● **Instruction**
Search the listing below for the string "Всевышний" and show each line that contains it.
----- Data provided
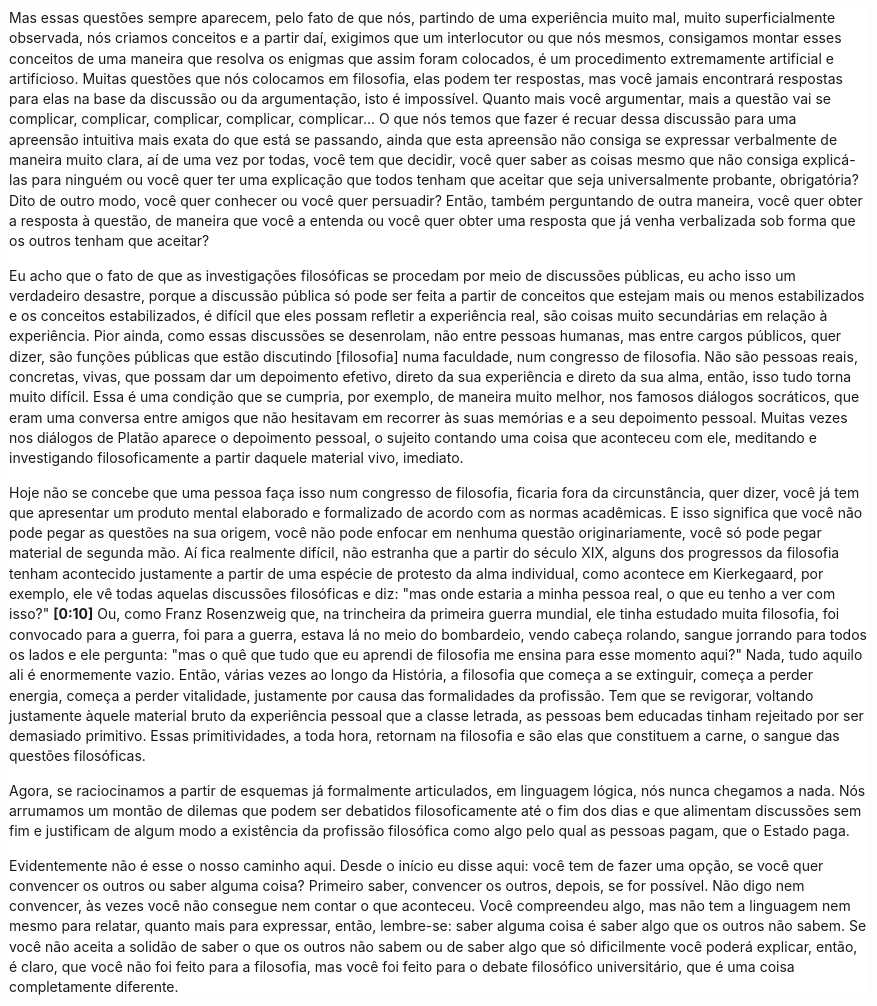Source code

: Mas essas questões sempre aparecem, pelo fato de que nós, partindo de uma experiência muito mal, muito superficialmente observada, nós criamos conceitos e a partir daí, exigimos que um interlocutor ou que nós mesmos, consigamos montar esses conceitos de uma maneira que resolva os enigmas que assim foram colocados, é um procedimento extremamente artificial e artificioso. Muitas questões que nós colocamos em filosofia, elas podem ter respostas, mas você jamais encontrará respostas para elas na base da discussão ou da argumentação, isto é impossível. Quanto mais você argumentar, mais a questão vai se complicar, complicar, complicar, complicar, complicar\... O que nós temos que fazer é recuar dessa discussão para uma apreensão intuitiva mais exata do que está se passando, ainda que esta apreensão não consiga se expressar verbalmente de maneira muito clara, aí de uma vez por todas, você tem que decidir, você quer saber as coisas mesmo que não consiga explicá-las para ninguém ou você quer ter uma explicação que todos tenham que aceitar que seja universalmente probante, obrigatória? Dito de outro modo, você quer conhecer ou você quer persuadir? Então, também perguntando de outra maneira, você quer obter a resposta à questão, de maneira que você a entenda ou você quer obter uma resposta que já venha verbalizada sob forma que os outros tenham que aceitar?

Eu acho que o fato de que as investigações filosóficas se procedam por meio de discussões públicas, eu acho isso um verdadeiro desastre, porque a discussão pública só pode ser feita a partir de conceitos que estejam mais ou menos estabilizados e os conceitos estabilizados, é difícil que eles possam refletir a experiência real, são coisas muito secundárias em relação à experiência. Pior ainda, como essas discussões se desenrolam, não entre pessoas humanas, mas entre cargos públicos, quer dizer, são funções públicas que estão discutindo \[filosofia\] numa faculdade, num congresso de filosofia. Não são pessoas reais, concretas, vivas, que possam dar um depoimento efetivo, direto da sua experiência e direto da sua alma, então, isso tudo torna muito difícil. Essa é uma condição que se cumpria, por exemplo, de maneira muito melhor, nos famosos diálogos socráticos, que eram uma conversa entre amigos que não hesitavam em recorrer às suas memórias e a seu depoimento pessoal. Muitas vezes nos diálogos de Platão aparece o depoimento pessoal, o sujeito contando uma coisa que aconteceu com ele, meditando e investigando filosoficamente a partir daquele material vivo, imediato.

Hoje não se concebe que uma pessoa faça isso num congresso de filosofia, ficaria fora da circunstância, quer dizer, você já tem que apresentar um produto mental elaborado e formalizado de acordo com as normas acadêmicas. E isso significa que você não pode pegar as questões na sua origem, você não pode enfocar em nenhuma questão originariamente, você só pode pegar material de segunda mão. Aí fica realmente difícil, não estranha que a partir do século XIX, alguns dos progressos da filosofia tenham acontecido justamente a partir de uma espécie de protesto da alma individual, como acontece em Kierkegaard, por exemplo, ele vê todas aquelas discussões filosóficas e diz: "mas onde estaria a minha pessoa real, o que eu tenho a ver com isso?" **\[0:10\]** Ou, como Franz Rosenzweig que, na trincheira da primeira guerra mundial, ele tinha estudado muita filosofia, foi convocado para a guerra, foi para a guerra, estava lá no meio do bombardeio, vendo cabeça rolando, sangue jorrando para todos os lados e ele pergunta: "mas o quê que tudo que eu aprendi de filosofia me ensina para esse momento aqui?" Nada, tudo aquilo ali é enormemente vazio. Então, várias vezes ao longo da História, a filosofia que começa a se extinguir, começa a perder energia, começa a perder vitalidade, justamente por causa das formalidades da profissão. Tem que se revigorar, voltando justamente àquele material bruto da experiência pessoal que a classe letrada, as pessoas bem educadas tinham rejeitado por ser demasiado primitivo. Essas primitividades, a toda hora, retornam na filosofia e são elas que constituem a carne, o sangue das questões filosóficas.

Agora, se raciocinamos a partir de esquemas já formalmente articulados, em linguagem lógica, nós nunca chegamos a nada. Nós arrumamos um montão de dilemas que podem ser debatidos filosoficamente até o fim dos dias e que alimentam discussões sem fim e justificam de algum modo a existência da profissão filosófica como algo pelo qual as pessoas pagam, que o Estado paga.

Evidentemente não é esse o nosso caminho aqui. Desde o início eu disse aqui: você tem de fazer uma opção, se você quer convencer os outros ou saber alguma coisa? Primeiro saber, convencer os outros, depois, se for possível. Não digo nem convencer, às vezes você não consegue nem contar o que aconteceu. Você compreendeu algo, mas não tem a linguagem nem mesmo para relatar, quanto mais para expressar, então, lembre-se: saber alguma coisa é saber algo que os outros não sabem. Se você não aceita a solidão de saber o que os outros não sabem ou de saber algo que só dificilmente você poderá explicar, então, é claro, que você não foi feito para a filosofia, mas você foi feito para o debate filosófico universitário, que é uma coisa completamente diferente.
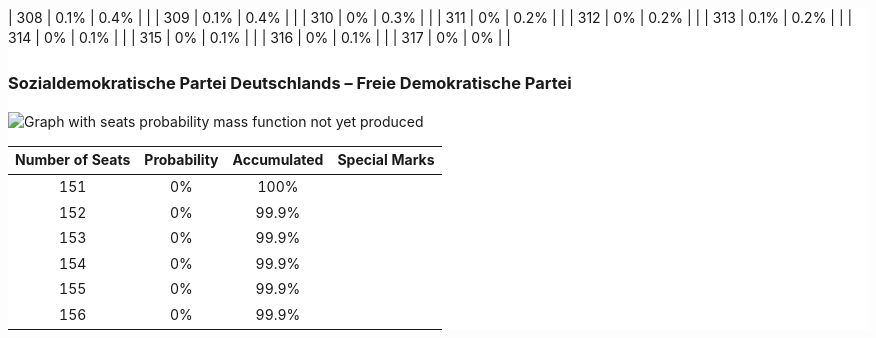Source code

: | 308 | 0.1% | 0.4% |  |
| 309 | 0.1% | 0.4% |  |
| 310 | 0% | 0.3% |  |
| 311 | 0% | 0.2% |  |
| 312 | 0% | 0.2% |  |
| 313 | 0.1% | 0.2% |  |
| 314 | 0% | 0.1% |  |
| 315 | 0% | 0.1% |  |
| 316 | 0% | 0.1% |  |
| 317 | 0% | 0% |  |

### Sozialdemokratische Partei Deutschlands – Freie Demokratische Partei

![Graph with seats probability mass function not yet produced](2021-06-24-ForschungsgruppeWahlen-coalitions-seats-pmf-spd–fdp.png "Seats Probability Mass Function")

| Number of Seats | Probability | Accumulated | Special Marks |
|:---------------:|:-----------:|:-----------:|:-------------:|
| 151 | 0% | 100% |  |
| 152 | 0% | 99.9% |  |
| 153 | 0% | 99.9% |  |
| 154 | 0% | 99.9% |  |
| 155 | 0% | 99.9% |  |
| 156 | 0% | 99.9% |  |
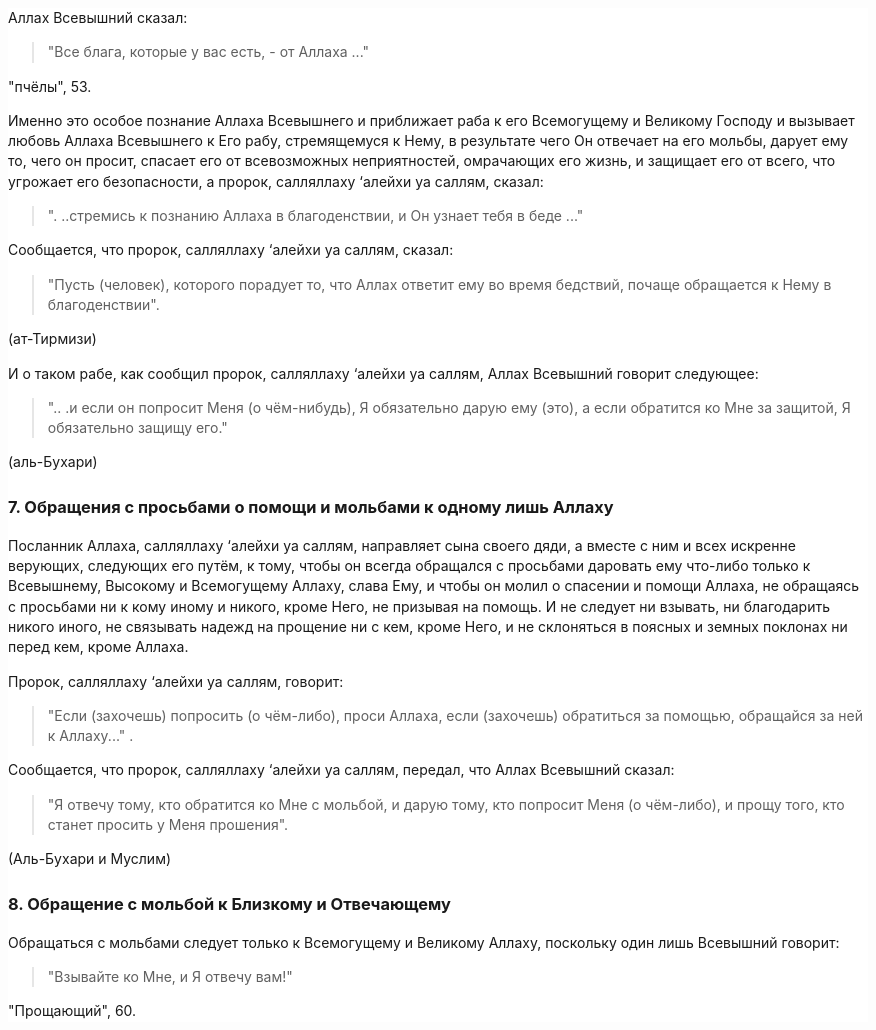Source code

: Аллах Всевышний сказал:

>"Все блага, которые у вас есть, - от Аллаха ..." 

"пчёлы", 53.

Именно это особое познание Аллаха Всевышнего и приближает раба к его Всемогущему и Великому Господу и вызывает любовь Аллаха Всевышнего к Его рабу, стремящемуся к Нему, в результате чего Он отвечает на его мольбы, дарует ему то, чего он просит, спасает его от всевозможных неприятностей, омрачающих его жизнь, и защищает его от всего, что угрожает его безопасности, а пророк, салляллаху ‘алейхи уа саллям, сказал:

>". ..стремись к познанию Аллаха в благоденствии, и Он узнает тебя в беде ..."

Сообщается, что пророк, салляллаху ‘алейхи уа саллям, сказал:

>"Пусть (человек), которого порадует то, что Аллах ответит ему во время бедствий, почаще обращается к Нему в благоденствии". 

(ат-Тирмизи)

И о таком рабе, как сообщил пророк, салляллаху ‘алейхи уа саллям, Аллах Всевышний говорит следующее:

>".. .и если он попросит Меня (о чём-нибудь), Я обязательно дарую ему (это), а если обратится ко Мне за защитой, Я обязательно защищу его." 

(аль-Бухари)

### 7. Обращения с просьбами о помощи и мольбами к одному лишь Аллаху

Посланник Аллаха, салляллаху ‘алейхи уа саллям, направляет сына своего дяди, а вместе с ним и всех искренне верующих, следующих его путём, к тому, чтобы он всегда обращался с просьбами даровать ему что-либо только к Всевышнему, Высокому и Всемогущему Аллаху, слава Ему, и чтобы он молил о спасении и помощи Аллаха, не обращаясь с просьбами ни к кому иному и никого, кроме Него, не призывая на помощь. И не следует ни взывать, ни благодарить никого иного, не связывать надежд на прощение ни с кем, кроме Него, и не склоняться в поясных и земных поклонах ни перед кем, кроме Аллаха.

Пророк, салляллаху ‘алейхи уа саллям, говорит:

>"Если (захочешь) попросить (о чём-либо), проси Аллаха, если (захочешь) обратиться за помощью, обращайся за ней к Аллаху..." .

Сообщается, что пророк, салляллаху ‘алейхи уа саллям, передал, что Аллах Всевышний сказал:

>"Я отвечу тому, кто обратится ко Мне с мольбой, и дарую тому, кто попросит Меня (о чём-либо), и прощу того, кто станет просить у Меня прошения".

(Аль-Бухари и Муслим)

### 8. Обращение с мольбой к Близкому и Отвечающему

Обращаться с мольбами следует только к Всемогущему и Великому Аллаху, поскольку один лишь Всевышний говорит:

>"Взывайте ко Мне, и Я отвечу вам!" 

"Прощающий", 60.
----------
● **Task output**
: Аллах Всевышний сказал:
И о таком рабе, как сообщил пророк, салляллаху ‘алейхи уа саллям, Аллах Всевышний говорит следующее:
Сообщается, что пророк, салляллаху ‘алейхи уа саллям, передал, что Аллах Всевышний сказал:
Обращаться с мольбами следует только к Всемогущему и Великому Аллаху, поскольку один лишь Всевышний говорит:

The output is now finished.